City of Sydney embarks on Sydney Park restoration project

Sydney City Council has confirmed that it will preserve and restore a number of brick kilns and chimneys located in Sydney Park with the help of Tonkin Zulaikha Greer Architects and JMD Design, as it seeks to maintain the links between community and landscape.

Built in the 19th century, the structures are remnants of the brick-making industry that resided in the area at the time. Improvements to the park will sensitively incorporate the industrial past of the park.

“The Sydney Park Kilns and Chimneys are culturally significant and we want to integrate the site’s history into the landscape,” said Clover Moore, Mayor of Sydney.

“The City of Sydney is a leader in marrying historic structures with green spaces, such as the beautiful gardens at Paddington Reservoir, and we are ready to create another memorable space in Sydney Park.”

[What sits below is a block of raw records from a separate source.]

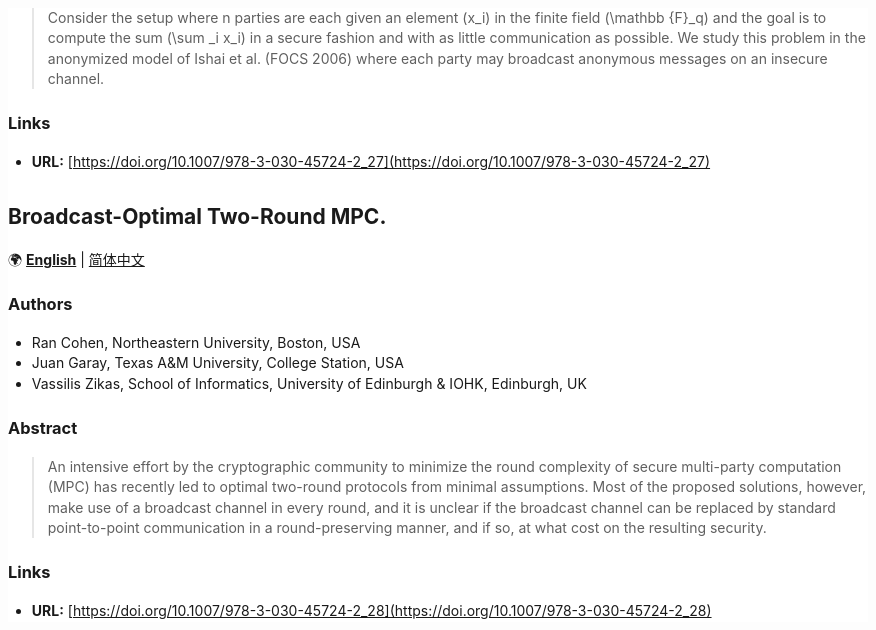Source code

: > Consider the setup where n parties are each given an element \(x_i\) in the finite field \(\mathbb {F}_q\) and the goal is to compute the sum \(\sum _i x_i\) in a secure fashion and with as little communication as possible. We study this problem in the anonymized model of Ishai et al. (FOCS 2006) where each party may broadcast anonymous messages on an insecure channel.

### Links
- **URL:** [https://doi.org/10.1007/978-3-030-45724-2_27](https://doi.org/10.1007/978-3-030-45724-2_27)
## Broadcast-Optimal Two-Round MPC.
🌍 **[English](../../../docs/en/Eurocrypt/Eurocrypt%2020-2.md#broadcast-optimal-two-round-mpc)** | [简体中文](../../../docs/zh-CN/Eurocrypt/Eurocrypt%2020-2.md#broadcast-optimal-two-round-mpc)
### Authors
* Ran Cohen, Northeastern University, Boston, USA
* Juan Garay, Texas A&M University, College Station, USA
* Vassilis Zikas, School of Informatics, University of Edinburgh & IOHK, Edinburgh, UK
### Abstract
> An intensive effort by the cryptographic community to minimize the round complexity of secure multi-party computation (MPC) has recently led to optimal two-round protocols from minimal assumptions. Most of the proposed solutions, however, make use of a broadcast channel in every round, and it is unclear if the broadcast channel can be replaced by standard point-to-point communication in a round-preserving manner, and if so, at what cost on the resulting security.

### Links
- **URL:** [https://doi.org/10.1007/978-3-030-45724-2_28](https://doi.org/10.1007/978-3-030-45724-2_28)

The space where the park is located was a forest of turpentine and iron bark where the Gadigal and Wangal people hunted kangaroos. After European settlement, a number of brick, pottery and tile factories were established in the area from the early 19th century due to the abundance of brick clay found in the area.

Brick making continued at the site until the 1970s and became a landfill until 1976. Earth and construction rubble was placed over the brick pits to form Sydney Park a few years later.

The council plans to construct a raised lawn and new plazas, kiln-paved outlines, railway tracks and brick pits to acknowledge the industrial context of the park, better access to the area from the Princes Highway and the preservation of the furnaces by placing roofs over the works.

Unfortunately, despite outside interest, the Council is unable to reallocate the buildings to commercial use due to structural and safety issues.